Elle pourrait enfin contribuer à mieux structurer l’économie informelle, qui représente une part importante de notre activité économique. Des milliers d’artisans, de techniciens, de commerçants, d’agriculteurs ou de prestataires de services possèdent un véritable savoir-faire, mais peinent parfois à accéder au crédit, aux marchés publics ou aux opportunités de développement faute de certification reconnue. Reconnaître leurs compétences renforcerait leur crédibilité économique tout en valorisant des métiers essentiels au développement du pays.
Le Sénégal ne part d’ailleurs pas de zéro. Ces dernières années, plusieurs initiatives ont été engagées afin d’explorer les conditions de mise en place d’un dispositif national de Validation des Acquis de l’Expérience. Des séminaires nationaux ont réuni les ministères concernés, les établissements d’enseignement supérieur, les Instituts supérieurs d’enseignement professionnel (ISEP), les organisations professionnelles, les partenaires sociaux ainsi que l’Autorité nationale d’Assurance Qualité de l’Enseignement supérieur (ANAQ-Sup).
Ces travaux ont permis de poser les bases d’une réflexion nationale, d’élaborer un projet de cadre juridique, de proposer une charte d’éthique et d’identifier les principaux mécanismes d’organisation de la VAE. Cette dynamique mérite aujourd’hui d’être densifiée et accélérée.
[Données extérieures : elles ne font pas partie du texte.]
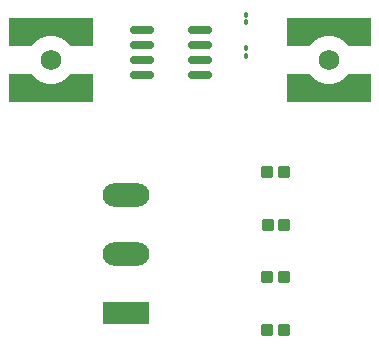
<source format=gbr>
%TF.GenerationSoftware,KiCad,Pcbnew,7.0.10*%
%TF.CreationDate,2024-06-28T18:16:17+02:00*%
%TF.ProjectId,lm7171opamp,6c6d3731-3731-46f7-9061-6d702e6b6963,rev?*%
%TF.SameCoordinates,Original*%
%TF.FileFunction,Soldermask,Top*%
%TF.FilePolarity,Negative*%
%FSLAX46Y46*%
G04 Gerber Fmt 4.6, Leading zero omitted, Abs format (unit mm)*
G04 Created by KiCad (PCBNEW 7.0.10) date 2024-06-28 18:16:17*
%MOMM*%
%LPD*%
G01*
G04 APERTURE LIST*
G04 Aperture macros list*
%AMRoundRect*
0 Rectangle with rounded corners*
0 $1 Rounding radius*
0 $2 $3 $4 $5 $6 $7 $8 $9 X,Y pos of 4 corners*
0 Add a 4 corners polygon primitive as box body*
4,1,4,$2,$3,$4,$5,$6,$7,$8,$9,$2,$3,0*
0 Add four circle primitives for the rounded corners*
1,1,$1+$1,$2,$3*
1,1,$1+$1,$4,$5*
1,1,$1+$1,$6,$7*
1,1,$1+$1,$8,$9*
0 Add four rect primitives between the rounded corners*
20,1,$1+$1,$2,$3,$4,$5,0*
20,1,$1+$1,$4,$5,$6,$7,0*
20,1,$1+$1,$6,$7,$8,$9,0*
20,1,$1+$1,$8,$9,$2,$3,0*%
%AMFreePoly0*
4,1,25,-1.500000,1.420000,-1.360000,1.280000,-1.205000,1.155000,-1.035000,1.045000,-0.860000,0.950000,-0.675000,0.875000,-0.480000,0.820000,-0.280000,0.780000,-0.085000,0.765000,0.085000,0.765000,0.280000,0.780000,0.480000,0.820000,0.675000,0.875000,0.860000,0.950000,1.035000,1.045000,1.205000,1.155000,1.360000,1.280000,1.500000,1.420000,1.645000,1.595000,3.555000,1.595000,
3.555000,-0.755000,-3.555000,-0.755000,-3.555000,1.595000,-1.645000,1.595000,-1.500000,1.420000,-1.500000,1.420000,$1*%
G04 Aperture macros list end*
%ADD10RoundRect,0.100000X-0.100000X0.130000X-0.100000X-0.130000X0.100000X-0.130000X0.100000X0.130000X0*%
%ADD11RoundRect,0.250000X-0.287500X-0.275000X0.287500X-0.275000X0.287500X0.275000X-0.287500X0.275000X0*%
%ADD12RoundRect,0.150000X-0.825000X-0.150000X0.825000X-0.150000X0.825000X0.150000X-0.825000X0.150000X0*%
%ADD13R,3.960000X1.980000*%
%ADD14O,3.960000X1.980000*%
%ADD15C,1.730000*%
%ADD16FreePoly0,180.000000*%
%ADD17FreePoly0,0.000000*%
G04 APERTURE END LIST*
D10*
%TO.C,R1*%
X106045000Y-73340000D03*
X106045000Y-73980000D03*
%TD*%
D11*
%TO.C,C2*%
X107795000Y-97155000D03*
X109220000Y-97155000D03*
%TD*%
D12*
%TO.C,U1*%
X97220000Y-71755000D03*
X97220000Y-73025000D03*
X97220000Y-74295000D03*
X97220000Y-75565000D03*
X102170000Y-75565000D03*
X102170000Y-74295000D03*
X102170000Y-73025000D03*
X102170000Y-71755000D03*
%TD*%
D11*
%TO.C,C3*%
X107795000Y-83820000D03*
X109220000Y-83820000D03*
%TD*%
D13*
%TO.C,J3*%
X95885000Y-95725000D03*
D14*
X95885000Y-90725000D03*
X95885000Y-85725000D03*
%TD*%
D15*
%TO.C,J1*%
X89535000Y-74295000D03*
D16*
X89535000Y-71495000D03*
D17*
X89535000Y-77095000D03*
%TD*%
D10*
%TO.C,R2*%
X106045000Y-70480000D03*
X106045000Y-71120000D03*
%TD*%
D11*
%TO.C,C1*%
X107795000Y-92710000D03*
X109220000Y-92710000D03*
%TD*%
%TO.C,C4*%
X107872500Y-88265000D03*
X109297500Y-88265000D03*
%TD*%
D15*
%TO.C,J2*%
X113030000Y-74295000D03*
D16*
X113030000Y-71495000D03*
D17*
X113030000Y-77095000D03*
%TD*%
M02*

</source>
Le moment semble particulièrement opportun car le Sénégal met en œuvre de profondes réformes de son système éducatif, développe la formation professionnelle et ambitionne de bâtir une économie davantage fondée sur le savoir, l’innovation et la création de valeur. Dans cette perspective, la VAE apparaît comme un chaînon manquant entre le monde de la formation et celui de l’emploi.
Sa réussite supposera toutefois plusieurs conditions. Il faudra un cadre juridique clair, des référentiels nationaux de compétences élaborés avec les branches professionnelles, des jurys indépendants, des procédures harmonisées, des outils numériques facilitant les démarches ainsi qu’un accompagnement personnalisé des candidats.
Les universités, les ISEP, les centres de formation professionnelle, le 3FPT, les organisations professionnelles, les entreprises et les partenaires sociaux devront travailler de concert afin de garantir la crédibilité et la qualité du dispositif.
Au-delà de ses aspects techniques, la VAE porte une vision nouvelle de l’éducation. Elle affirme que l’apprentissage ne s’arrête pas à la sortie de l’école et reconnaît que les compétences se construisent tout au long de la vie, dans des contextes multiples, au contact des réalités professionnelles, économiques et sociales.
Le Sénégal doit faire en sorte que chaque compétence démontrée puisse être reconnue, certifiée et mobilisée au service du développement national.

Par le Dr Laurent BONARDI. Spécialiste en politiques éducatives, administrateur, enseignant-chercheur.